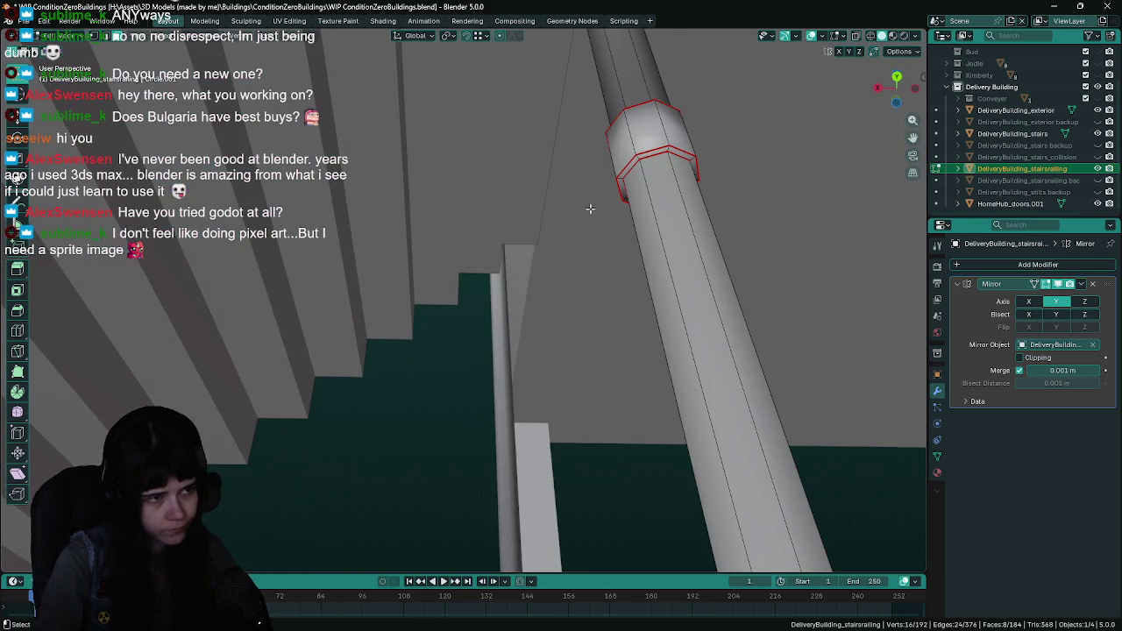
{"action": "left_click", "coordinate": [640, 156], "text": "alt"}
{"action": "right_click", "coordinate": [640, 156]}
{"action": "left_click", "coordinate": [640, 156]}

= Work to be completed =
Give back the full data exactly as it reads, but drop the pictures.

= Output of the task =
{"action": "left_click", "coordinate": [640, 156], "text": "alt"}
{"action": "right_click", "coordinate": [640, 156]}
{"action": "left_click", "coordinate": [640, 156]}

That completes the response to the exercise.